**Required work**
Below are lines of data, and only some are wanted. Please repeat exactly those from the line that has "M 617,1331 L 613,1340 L 543,1344 L 547,1335 Z" through the line that has "M 233,1671 L 230,1679 L 197,1688 L 200,1679 Z".

**Source information**
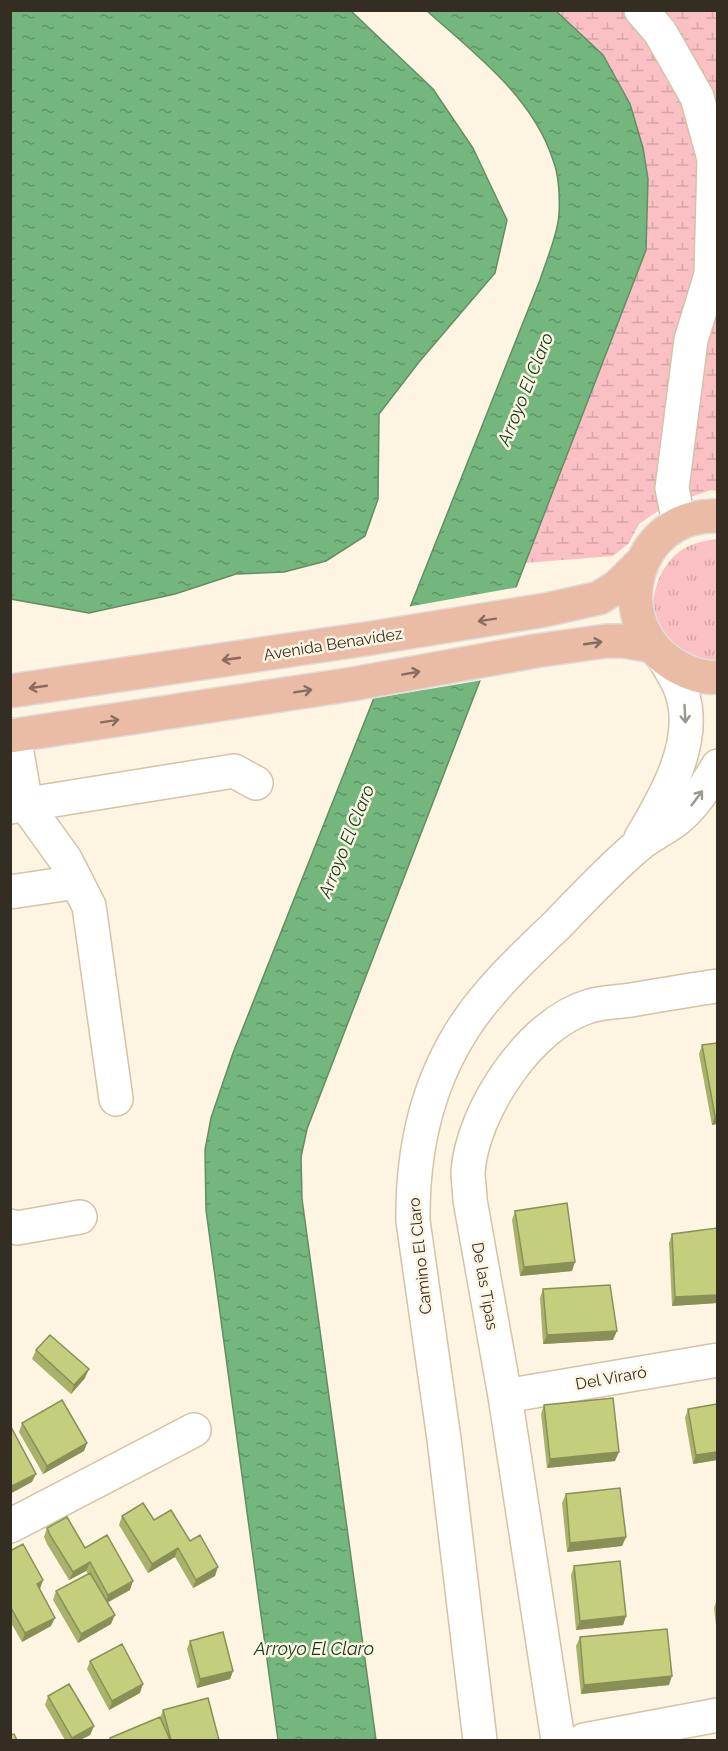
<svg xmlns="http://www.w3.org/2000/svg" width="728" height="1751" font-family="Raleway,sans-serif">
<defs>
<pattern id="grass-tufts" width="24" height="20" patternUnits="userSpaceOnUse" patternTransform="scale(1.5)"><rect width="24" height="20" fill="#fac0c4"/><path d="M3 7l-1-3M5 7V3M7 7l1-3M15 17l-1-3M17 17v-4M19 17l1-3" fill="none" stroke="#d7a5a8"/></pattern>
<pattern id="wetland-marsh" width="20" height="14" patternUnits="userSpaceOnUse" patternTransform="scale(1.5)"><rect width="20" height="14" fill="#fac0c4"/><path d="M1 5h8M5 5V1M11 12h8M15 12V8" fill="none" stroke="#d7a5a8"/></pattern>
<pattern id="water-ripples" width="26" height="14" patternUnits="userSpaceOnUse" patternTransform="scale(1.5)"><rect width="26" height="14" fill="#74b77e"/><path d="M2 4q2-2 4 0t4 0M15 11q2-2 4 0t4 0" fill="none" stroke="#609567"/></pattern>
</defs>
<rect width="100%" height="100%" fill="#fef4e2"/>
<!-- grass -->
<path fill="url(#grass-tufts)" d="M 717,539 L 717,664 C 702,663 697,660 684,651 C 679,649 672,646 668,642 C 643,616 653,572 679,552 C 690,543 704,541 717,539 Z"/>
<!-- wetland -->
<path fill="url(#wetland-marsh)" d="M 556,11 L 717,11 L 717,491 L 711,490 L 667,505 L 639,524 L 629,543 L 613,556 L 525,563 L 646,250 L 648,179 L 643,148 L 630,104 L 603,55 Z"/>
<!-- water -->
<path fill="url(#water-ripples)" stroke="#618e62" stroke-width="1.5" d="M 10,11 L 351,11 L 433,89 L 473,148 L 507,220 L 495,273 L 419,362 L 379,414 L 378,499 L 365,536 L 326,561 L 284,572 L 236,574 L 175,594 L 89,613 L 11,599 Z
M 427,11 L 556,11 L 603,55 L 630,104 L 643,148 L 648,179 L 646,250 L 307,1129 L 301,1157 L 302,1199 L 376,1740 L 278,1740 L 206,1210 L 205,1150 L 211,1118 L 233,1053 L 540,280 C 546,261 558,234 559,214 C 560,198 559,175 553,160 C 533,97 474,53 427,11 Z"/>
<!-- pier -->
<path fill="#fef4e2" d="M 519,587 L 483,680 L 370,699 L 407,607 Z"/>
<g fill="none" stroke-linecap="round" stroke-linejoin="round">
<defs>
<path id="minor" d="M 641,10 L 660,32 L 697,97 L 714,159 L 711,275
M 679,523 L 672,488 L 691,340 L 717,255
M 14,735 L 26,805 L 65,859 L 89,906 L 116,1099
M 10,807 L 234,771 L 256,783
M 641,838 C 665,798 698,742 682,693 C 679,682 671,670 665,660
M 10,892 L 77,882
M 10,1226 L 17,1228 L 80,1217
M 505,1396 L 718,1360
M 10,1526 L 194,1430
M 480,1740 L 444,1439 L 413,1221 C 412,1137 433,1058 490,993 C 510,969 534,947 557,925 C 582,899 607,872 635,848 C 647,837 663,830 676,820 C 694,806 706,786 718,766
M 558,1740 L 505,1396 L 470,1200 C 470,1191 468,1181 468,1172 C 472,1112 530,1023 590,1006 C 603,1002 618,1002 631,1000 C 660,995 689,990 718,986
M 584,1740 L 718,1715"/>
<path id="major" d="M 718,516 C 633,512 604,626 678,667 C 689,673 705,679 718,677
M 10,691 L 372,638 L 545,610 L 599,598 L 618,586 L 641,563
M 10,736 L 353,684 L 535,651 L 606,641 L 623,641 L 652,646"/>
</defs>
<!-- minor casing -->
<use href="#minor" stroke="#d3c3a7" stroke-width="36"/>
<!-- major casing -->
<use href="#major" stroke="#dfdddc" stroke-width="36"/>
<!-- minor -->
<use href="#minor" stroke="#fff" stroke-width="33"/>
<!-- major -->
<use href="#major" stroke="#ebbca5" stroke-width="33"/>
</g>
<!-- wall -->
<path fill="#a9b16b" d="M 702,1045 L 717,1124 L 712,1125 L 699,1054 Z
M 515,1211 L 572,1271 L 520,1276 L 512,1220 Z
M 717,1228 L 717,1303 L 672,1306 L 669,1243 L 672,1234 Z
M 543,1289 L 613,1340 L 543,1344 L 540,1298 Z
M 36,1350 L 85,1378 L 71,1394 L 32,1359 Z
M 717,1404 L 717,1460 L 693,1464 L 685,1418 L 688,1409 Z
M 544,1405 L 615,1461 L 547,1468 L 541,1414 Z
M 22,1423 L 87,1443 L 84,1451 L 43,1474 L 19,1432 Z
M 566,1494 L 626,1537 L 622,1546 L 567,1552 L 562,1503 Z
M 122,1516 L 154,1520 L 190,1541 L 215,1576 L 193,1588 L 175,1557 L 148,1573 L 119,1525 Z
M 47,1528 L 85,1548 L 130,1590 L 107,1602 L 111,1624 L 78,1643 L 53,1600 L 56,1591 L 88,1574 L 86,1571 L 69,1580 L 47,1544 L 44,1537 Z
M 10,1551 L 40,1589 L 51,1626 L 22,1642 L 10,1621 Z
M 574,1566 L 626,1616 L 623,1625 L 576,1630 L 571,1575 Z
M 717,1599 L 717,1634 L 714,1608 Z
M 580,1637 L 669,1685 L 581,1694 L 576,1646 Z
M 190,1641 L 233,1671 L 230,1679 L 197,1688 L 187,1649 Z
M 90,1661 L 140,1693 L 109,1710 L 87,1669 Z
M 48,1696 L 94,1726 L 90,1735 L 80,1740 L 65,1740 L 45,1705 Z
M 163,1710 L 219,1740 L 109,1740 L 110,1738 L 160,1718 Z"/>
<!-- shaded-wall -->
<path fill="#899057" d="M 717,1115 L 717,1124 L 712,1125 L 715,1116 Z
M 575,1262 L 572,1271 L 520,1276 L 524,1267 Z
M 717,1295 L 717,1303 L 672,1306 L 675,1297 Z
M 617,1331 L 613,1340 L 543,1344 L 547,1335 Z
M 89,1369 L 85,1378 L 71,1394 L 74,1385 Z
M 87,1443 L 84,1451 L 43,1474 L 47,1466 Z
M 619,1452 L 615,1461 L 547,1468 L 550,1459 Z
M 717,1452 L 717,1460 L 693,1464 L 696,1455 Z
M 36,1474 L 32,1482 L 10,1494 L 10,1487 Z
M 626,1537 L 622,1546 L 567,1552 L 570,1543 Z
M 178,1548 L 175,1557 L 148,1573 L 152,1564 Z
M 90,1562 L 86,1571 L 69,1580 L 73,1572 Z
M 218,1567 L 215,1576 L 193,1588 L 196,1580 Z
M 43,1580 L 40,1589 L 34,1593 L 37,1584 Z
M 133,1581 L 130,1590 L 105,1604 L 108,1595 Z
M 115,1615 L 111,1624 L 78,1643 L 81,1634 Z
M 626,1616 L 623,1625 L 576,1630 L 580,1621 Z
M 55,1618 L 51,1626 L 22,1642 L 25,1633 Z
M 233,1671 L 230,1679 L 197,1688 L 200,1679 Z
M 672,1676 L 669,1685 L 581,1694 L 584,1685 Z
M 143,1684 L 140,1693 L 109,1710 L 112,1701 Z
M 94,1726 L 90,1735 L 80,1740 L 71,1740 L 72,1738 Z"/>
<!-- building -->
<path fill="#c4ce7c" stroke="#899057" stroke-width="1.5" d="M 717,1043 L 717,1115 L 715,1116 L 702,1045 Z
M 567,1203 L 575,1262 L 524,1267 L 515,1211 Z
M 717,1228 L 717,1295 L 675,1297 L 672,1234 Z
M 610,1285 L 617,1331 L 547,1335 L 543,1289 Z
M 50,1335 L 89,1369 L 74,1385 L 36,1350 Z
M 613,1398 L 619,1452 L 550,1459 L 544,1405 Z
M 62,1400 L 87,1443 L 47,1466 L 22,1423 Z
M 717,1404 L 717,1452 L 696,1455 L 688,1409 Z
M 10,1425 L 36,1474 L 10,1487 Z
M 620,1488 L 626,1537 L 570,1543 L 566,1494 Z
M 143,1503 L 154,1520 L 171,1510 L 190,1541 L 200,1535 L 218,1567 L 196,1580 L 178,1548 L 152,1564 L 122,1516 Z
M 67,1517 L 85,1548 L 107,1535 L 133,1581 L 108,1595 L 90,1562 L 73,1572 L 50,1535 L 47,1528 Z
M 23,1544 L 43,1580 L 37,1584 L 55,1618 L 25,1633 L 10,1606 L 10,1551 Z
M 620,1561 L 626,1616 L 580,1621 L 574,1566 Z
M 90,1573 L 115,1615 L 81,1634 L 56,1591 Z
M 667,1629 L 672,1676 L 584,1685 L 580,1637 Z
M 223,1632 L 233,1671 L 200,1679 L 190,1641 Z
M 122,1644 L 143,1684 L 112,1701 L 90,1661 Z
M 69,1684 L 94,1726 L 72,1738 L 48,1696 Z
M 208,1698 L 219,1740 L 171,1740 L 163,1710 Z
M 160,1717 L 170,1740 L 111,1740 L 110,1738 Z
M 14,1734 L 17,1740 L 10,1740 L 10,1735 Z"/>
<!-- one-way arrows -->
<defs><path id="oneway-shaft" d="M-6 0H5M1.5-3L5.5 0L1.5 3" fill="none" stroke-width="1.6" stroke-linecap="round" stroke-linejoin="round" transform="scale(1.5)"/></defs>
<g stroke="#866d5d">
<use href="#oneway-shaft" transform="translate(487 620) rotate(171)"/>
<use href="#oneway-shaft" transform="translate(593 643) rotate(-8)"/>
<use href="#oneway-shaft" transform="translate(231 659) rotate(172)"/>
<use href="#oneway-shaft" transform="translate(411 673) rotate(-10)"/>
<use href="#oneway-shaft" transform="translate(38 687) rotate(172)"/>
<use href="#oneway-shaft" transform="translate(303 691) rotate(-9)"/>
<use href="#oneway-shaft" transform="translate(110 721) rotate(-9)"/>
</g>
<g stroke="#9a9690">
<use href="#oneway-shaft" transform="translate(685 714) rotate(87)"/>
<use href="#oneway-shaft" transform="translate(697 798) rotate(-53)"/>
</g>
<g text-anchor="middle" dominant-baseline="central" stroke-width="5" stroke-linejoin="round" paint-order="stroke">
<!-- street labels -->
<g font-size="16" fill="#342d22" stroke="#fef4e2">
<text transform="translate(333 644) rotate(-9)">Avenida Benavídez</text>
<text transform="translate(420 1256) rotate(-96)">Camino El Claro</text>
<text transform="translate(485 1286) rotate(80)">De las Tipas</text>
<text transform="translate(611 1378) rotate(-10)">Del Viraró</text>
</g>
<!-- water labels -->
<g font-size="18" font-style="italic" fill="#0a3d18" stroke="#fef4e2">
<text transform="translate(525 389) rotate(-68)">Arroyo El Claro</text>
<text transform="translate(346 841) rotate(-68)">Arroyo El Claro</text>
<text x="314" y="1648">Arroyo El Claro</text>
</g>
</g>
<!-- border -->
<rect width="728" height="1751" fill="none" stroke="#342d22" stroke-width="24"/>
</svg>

**Task result**
M 617,1331 L 613,1340 L 543,1344 L 547,1335 Z
M 89,1369 L 85,1378 L 71,1394 L 74,1385 Z
M 87,1443 L 84,1451 L 43,1474 L 47,1466 Z
M 619,1452 L 615,1461 L 547,1468 L 550,1459 Z
M 717,1452 L 717,1460 L 693,1464 L 696,1455 Z
M 36,1474 L 32,1482 L 10,1494 L 10,1487 Z
M 626,1537 L 622,1546 L 567,1552 L 570,1543 Z
M 178,1548 L 175,1557 L 148,1573 L 152,1564 Z
M 90,1562 L 86,1571 L 69,1580 L 73,1572 Z
M 218,1567 L 215,1576 L 193,1588 L 196,1580 Z
M 43,1580 L 40,1589 L 34,1593 L 37,1584 Z
M 133,1581 L 130,1590 L 105,1604 L 108,1595 Z
M 115,1615 L 111,1624 L 78,1643 L 81,1634 Z
M 626,1616 L 623,1625 L 576,1630 L 580,1621 Z
M 55,1618 L 51,1626 L 22,1642 L 25,1633 Z
M 233,1671 L 230,1679 L 197,1688 L 200,1679 Z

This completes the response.